Entropic Economics
Entropic economics is the school of economic thought, founded primarily by the Romanian economist Nicholas Georgescu-Roegen, that applies the laws of thermodynamics — particularly the second law and the concept of entropy — to economic processes. The central claim is radical: economic activity is not a circular exchange of value but a linear throughput of matter and energy that irreversibly degrades the quality of resources. Every economic process increases entropy, and this entropic increase imposes fundamental limits on economic growth that neoclassical economics ignores.
Georgescu-Roegen argued that the economy is a subsystem of the biosphere, drawing low-entropy resources (fossil fuels, minerals, organized ecosystems) and returning high-entropy waste (pollution, heat, disorder). Unlike mainstream economics, which treats natural resources as substitutable inputs whose scarcity can be overcome by technological progress, entropic economics insists that the second law is non-negotiable: technology can slow the rate of entropy increase but cannot reverse it. A more efficient engine still produces waste heat. A more productive agricultural system still depletes soil.
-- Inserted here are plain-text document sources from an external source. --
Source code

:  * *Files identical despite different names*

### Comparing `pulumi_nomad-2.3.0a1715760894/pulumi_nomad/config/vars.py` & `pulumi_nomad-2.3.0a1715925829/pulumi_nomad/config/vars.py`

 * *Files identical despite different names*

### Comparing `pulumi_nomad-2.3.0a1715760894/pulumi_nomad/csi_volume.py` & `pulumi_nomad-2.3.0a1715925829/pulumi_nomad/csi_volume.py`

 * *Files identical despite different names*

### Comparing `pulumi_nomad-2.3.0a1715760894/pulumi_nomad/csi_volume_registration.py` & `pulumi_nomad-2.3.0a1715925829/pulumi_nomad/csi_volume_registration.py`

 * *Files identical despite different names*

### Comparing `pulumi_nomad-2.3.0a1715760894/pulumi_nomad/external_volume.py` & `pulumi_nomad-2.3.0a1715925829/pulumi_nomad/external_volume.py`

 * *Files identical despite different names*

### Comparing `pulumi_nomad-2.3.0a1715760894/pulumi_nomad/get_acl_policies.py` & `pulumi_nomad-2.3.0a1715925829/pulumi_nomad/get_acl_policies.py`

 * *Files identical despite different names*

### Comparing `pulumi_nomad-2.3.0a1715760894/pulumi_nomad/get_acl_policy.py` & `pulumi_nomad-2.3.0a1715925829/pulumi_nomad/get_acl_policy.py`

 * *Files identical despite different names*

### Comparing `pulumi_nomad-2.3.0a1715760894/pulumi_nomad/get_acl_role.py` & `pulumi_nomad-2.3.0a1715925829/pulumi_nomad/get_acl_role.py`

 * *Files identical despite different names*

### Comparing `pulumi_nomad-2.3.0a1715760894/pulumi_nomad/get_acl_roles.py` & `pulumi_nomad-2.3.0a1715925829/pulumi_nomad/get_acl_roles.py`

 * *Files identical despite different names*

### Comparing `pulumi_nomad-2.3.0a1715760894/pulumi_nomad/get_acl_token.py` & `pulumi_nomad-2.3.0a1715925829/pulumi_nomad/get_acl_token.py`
The policy implications are stark. If economic growth is bounded by finite low-entropy resources and the irreversibility of entropy increase, then infinite growth is impossible. The question becomes not how to grow forever but how to allocate a finite entropic budget across time, generations, and species. Georgescu-Roegen advocated for degrowth — not as recession but as a deliberate, democratically chosen reduction in material throughput — and for greater attention to the qualitative dimensions of economic life that do not depend on entropy increase.
Entropic economics is correct about the physics and mostly ignored by the profession. The reason is not that economists are stupid but that the message is unwelcome. An economics that takes entropy seriously is an economics that must abandon the promise of perpetual growth, and perpetual growth is the foundation of modern political legitimacy. The tragedy of entropic economics is not that it is wrong but that being right is politically irrelevant. The laws of thermodynamics do not negotiate.